Изабелла ахала, но Люк тотчас сцеловавывал ее испуганные вздохи с ее губ, и горячая игра продолжалась опять.
В окно постучали сапогом.
Это белка стащила их вещи с веток и накидала вокруг дерева, а сапог притащила, чтоб разбить стекло и внимательнее посмотреть, что там происходит.
Она строила издевательские рожи, прижималась к стеклу мордой, плюща нос, и в ее лапах что-то поблескивало.
"Золота у меня с собой не было, — мелькнуло в голове у Изабеллы. — Значит, это Люка. Заработанное сперла у него из кармана, шерстяная пройдоха!"
Глава 2. 3
— А фто у меня есть! — шепелявила белка зловеще, словно самое злобное привидение из всех существующих. — Фто я тут вифу!

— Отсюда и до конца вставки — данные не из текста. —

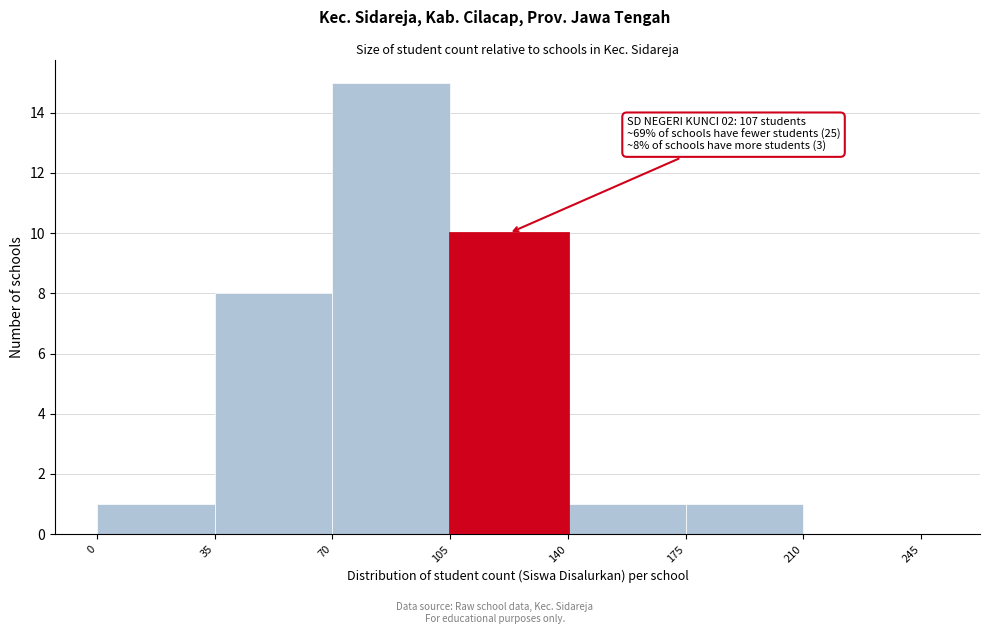

Around what value on the x-axis is the tallest bar? Give the approximate position of its centre, as read against the axis.

90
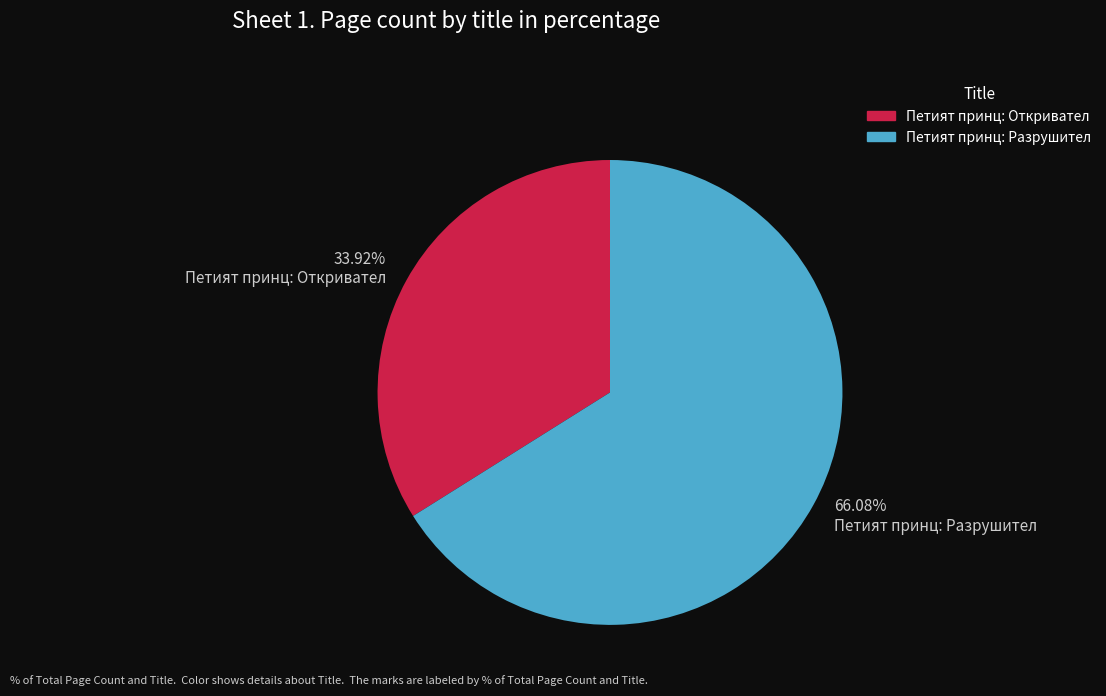

The Петият принц: Разрушител slice represents 56% of the pie. True or false?

False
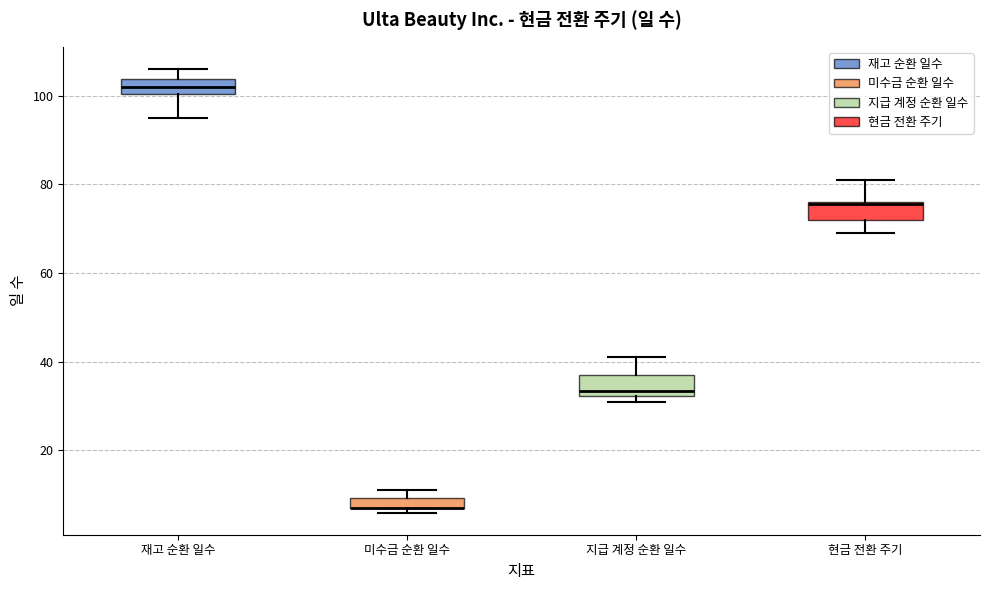

Where is the upper edge of the box for 지급 계정 순환 일수 on the y-axis? The values are not printed on the chart, so give them approximately, as read against the axis.

38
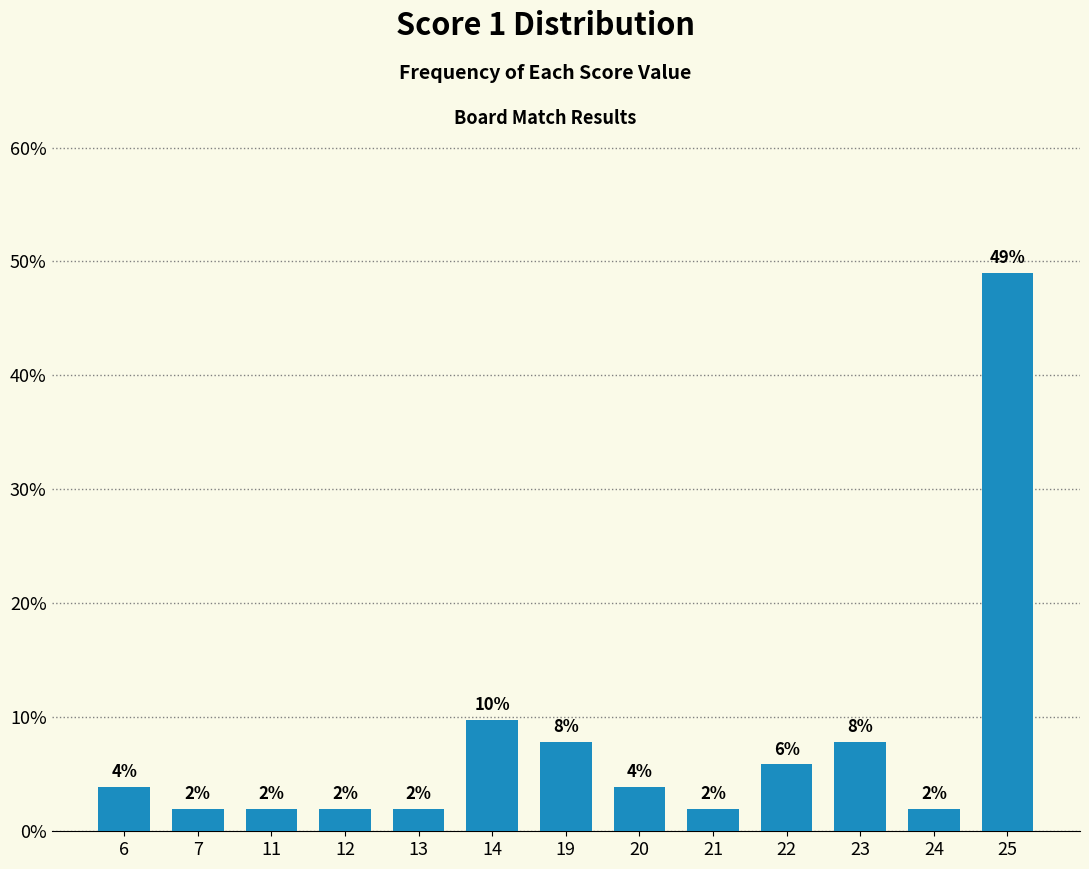

Approximately how many times larger is the value at 24 compared to 21?

1.0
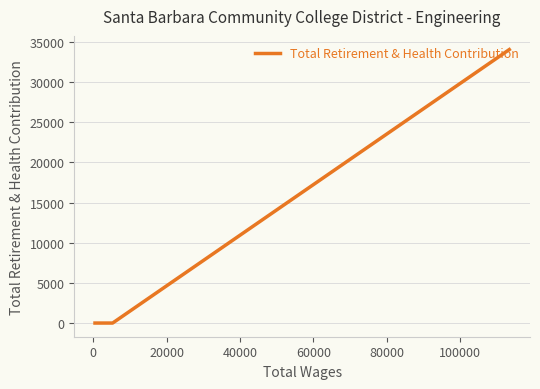

What is the average value?

6807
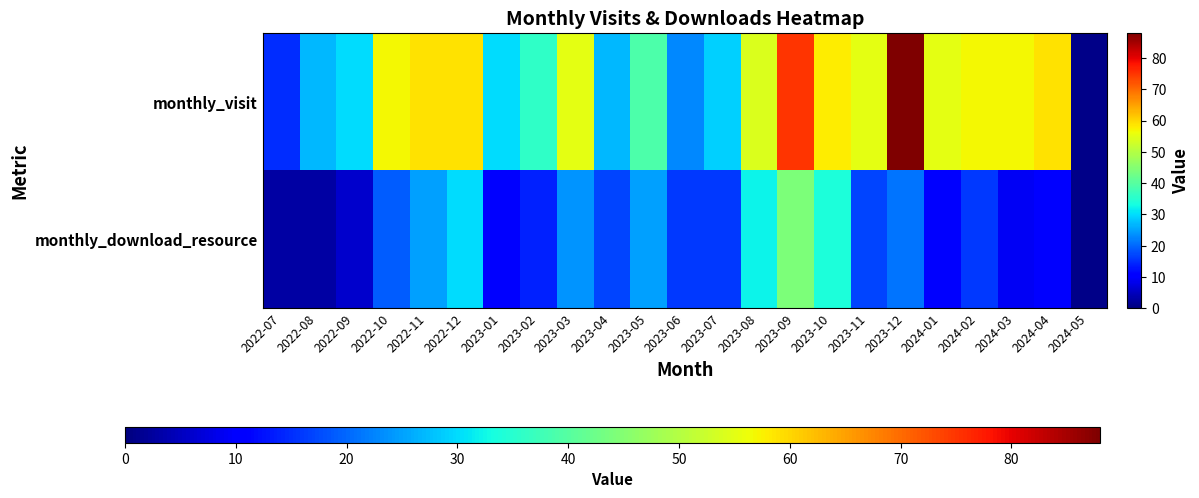

Rank the series by their maximum value, from highest to lowest.

monthly_visit, monthly_download_resource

Кажется, падение причинило неугомонному зверю некий ущерб, вылетел зуб. Впрочем, белка шепелявила и до падения из окна, так что, вероятно, Люк тут был не причем.
— Дамоцка! — шепелявила белка дальше. — Я фифу дамоцку! Ты гля, какая!..
Эти слова белка зловеще шепелявила, покачивая у стекла золотым медальоном, маленьким и простым, висящим на длинной золотой цепочке.
В такие медальоны обычно вставляют милые сердцу портреты или хранят там прядку волос. Видимо, и Люк исключением не был; его медальон тоже был сокровенным хранилищем. И значил для него очень много.
Изабелла едва успела подумать, что эта тонкая золотая цепочка очень красиво смотрелась бы на загорелой коже Люка, как того словно взрывом подбросило.
— А ну, отдай! — грозно проорал он, ринувшись к окну.
В полной боевой готовности, как грозный рыцарь с копьем наперевес.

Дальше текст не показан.